Die Anti-Kotzpflaster wirken und nebenwirken. Auf
einmal bin ich weitsichtig, kann nur noch mit weit
von mir gestreckten Armen lesen.

5.3.07

Seekrank

...bin ich dann doch geworden und habe anderthalb Tage lang kein einziges Mahl behalten können. Gehört ja auch irgendwie dazu.
Minus 2 Grad, waagrechter Schneefall, Windstärke 10: So sind wir an Elephant Island angelandet, wo der britische Polforscher Shackleton monatelang mit seiner Crew in der Schraubzwinge des Eises ausharren musste. Wir fahren mal eben eine kurze Spritztour mit dem Schlauchboot und werden dann an Bord mit heißer Bouillon, mit Sauna und mit Fußbädern empfangen.
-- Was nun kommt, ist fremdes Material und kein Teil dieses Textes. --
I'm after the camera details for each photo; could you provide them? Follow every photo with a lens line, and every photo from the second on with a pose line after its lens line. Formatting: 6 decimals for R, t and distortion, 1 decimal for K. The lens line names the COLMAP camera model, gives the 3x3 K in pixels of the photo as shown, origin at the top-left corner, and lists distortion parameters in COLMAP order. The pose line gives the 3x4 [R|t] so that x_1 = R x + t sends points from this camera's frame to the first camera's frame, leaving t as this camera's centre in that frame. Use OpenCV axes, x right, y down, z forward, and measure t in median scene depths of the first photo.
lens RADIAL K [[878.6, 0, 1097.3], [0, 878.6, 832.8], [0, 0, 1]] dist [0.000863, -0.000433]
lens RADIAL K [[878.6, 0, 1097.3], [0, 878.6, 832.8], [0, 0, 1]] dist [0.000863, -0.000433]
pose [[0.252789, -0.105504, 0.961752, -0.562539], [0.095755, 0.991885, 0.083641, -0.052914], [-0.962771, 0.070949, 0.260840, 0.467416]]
Raumschiff "Hanseatic".
Der Rhythmus auf einem Kreuzfahrtschiff ist definiert durch die Mahlzeiten: ab 7 Frühstück, ab 11 Bouillon, ab 12.30 mittag, ab 16 Kaffee, ab 19 Abendessen, 23 Uhr Nachtmahl. Um dem entgegenzuwirken, gibt es ein Gym. Auf dem Laufband torkelt man eher, als dass man läuft, auf dem Stepper stoße ich mit dem Kopf an der Decke an. Aber man gewöhnt sich an alles.
Die Eisberge werden nun schon seltener, wir fahren Richtung Südgeorgien. Ahoi!